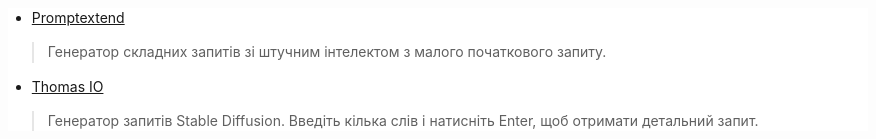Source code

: - [Promptextend](https://www.promptextend.com/)
> Генератор складних запитів зі штучним інтелектом з малого початкового запиту.

- [Thomas IO](https://www.thomas.io/stable-diffusion-prompt-generator)
> Генератор запитів Stable Diffusion. Введіть кілька слів і натисніть Enter, щоб отримати детальний запит.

_ACTIVITY_
Examine the records above and state the number of lines that include "https", with no further text.

_RESULT BELOW_
2